Por: Ricardo Ronquillo
El Gran Almirante de la Mar Océana, Cristóforo Colombo, anclado en una estatua a la entrada del malecón baracoense, da la impresión por estos días de un conquistador y mensajero de Dios esquivo, avergonzado. No tiene mejor tono, a solo un metro de su simbólica figura, la cruz que reproduce una de aquellas de parra, plantadas en estas tierras como signo de la llegada de la evangelización.
La primera villa y capital de Cuba vivió una dura lidia entre los ángeles y el demonio la noche del 4 de octubre pasado, y no pudo librarse de los catastróficos delirios del maligno, pese a su saga de más de 500 años de fundadora de la cristiandad en tierras americanas. Los más supersticiosos en la urbe afirman ahora que Matthew vino a recordar lo que muchos a veces olvidan: que esta es una ciudad y una región signadas por la llamada «maldición del pelú».
Se trata de una de esas leyendas, entre las tantas que habitan en el espíritu local, que relata la historia de un hombre despreciable que, expulsado de estas tierras, las condenó en su partida al destierro a una eternidad de pobreza y miserias diversas.
Hay mucho de esa maldición en la Baracoa que se encuentra por estos días el forastero, y también aquellos que la han vivido en todos sus encantos urbanísticos y naturales. En entrevista reciente, Alejandro Hartman, historiador de la ciudad, la describía con todo su patrimonio bajo las estrellas, ante tanta cobija arrastrada por los vientos. La imagen, ya de por sí dramática, no logra, sin embargo, dibujar el duro horizonte dejado por el huracán.

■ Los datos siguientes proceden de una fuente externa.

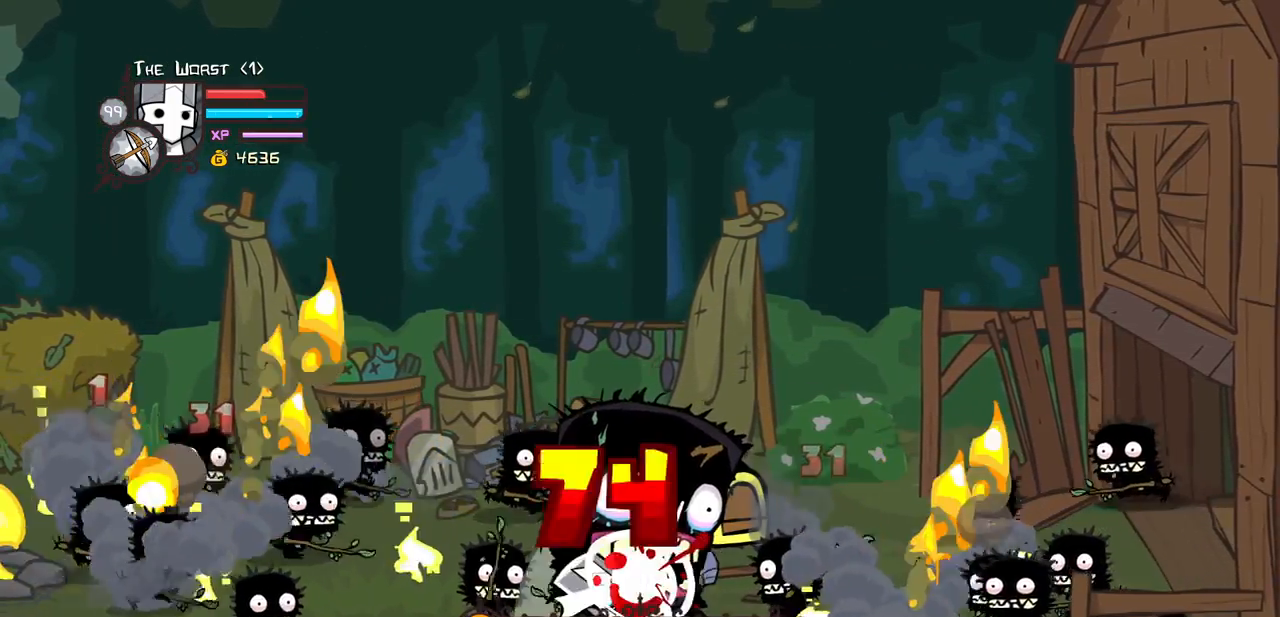
{"keys": ["block", "down"], "events": [[133, "light", "up"], [417, "down", "down"]]}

La primogénita de las ciudades cubanas parece más bien haber sido violentamente desnudada, y después penetrada por un monstruo. Tiene las apariencias de una dama recatada y encantadora a la que se le despoja con saña de todos sus atuendos, y a la que se le ve intentando, sin lograrlo, taparse todas sus partes pudentas, y no pudentas. Todo lo que antes era protegido por el hermoso follaje natural, ya sea la hiriente humildad de muchos hogares o la voluptuosidad de las montañas, ha quedado hoy penosamente a la vista, ante los ojos atónitos del común de los mortales. El resguardo de la intimidad fue una virtud arrastrada por el viento y el «fuego», porque solo algo como eso, como alegan los lugareños, pudo haber derribado y quemado lo humano y lo divino.

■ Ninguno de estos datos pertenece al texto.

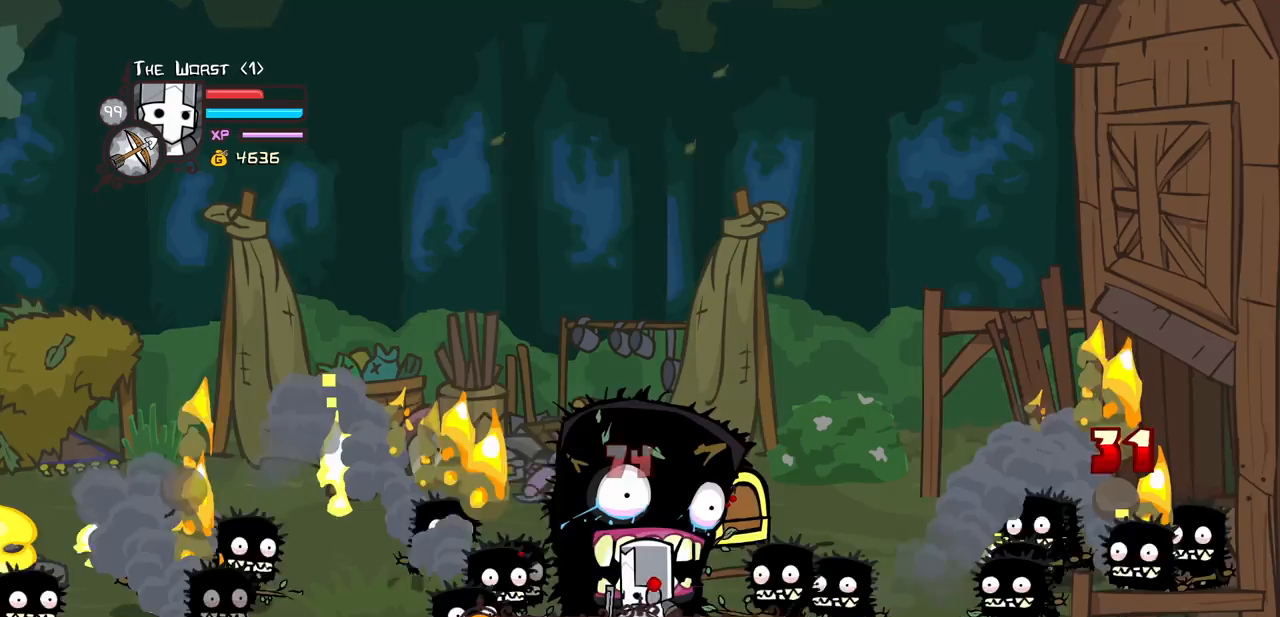
{"keys": ["block", "down", "right"]}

Aquí van más cosas que gente
Desde que monté en la Yutong con rumbo al centro del desastre, ya este lo marcaba todo. «Antes yo era feliz cuando me montaba en esta guagua para irme a casa de mi familia, pero ahora soy todo tristeza», narraba una señora a su compañera de viaje. Esta última cargaba con diez cartones de huevos dentro de una caja de cartón, buena parte de cuya yema y clara corrió como torrente por el piso del ómnibus. El chofer, con fama de malas pulgas, se resignó al «desastrillo» de su carro. Entregó una flamante colcha de trapear a la anciana, que dejó el piso como el de su casa.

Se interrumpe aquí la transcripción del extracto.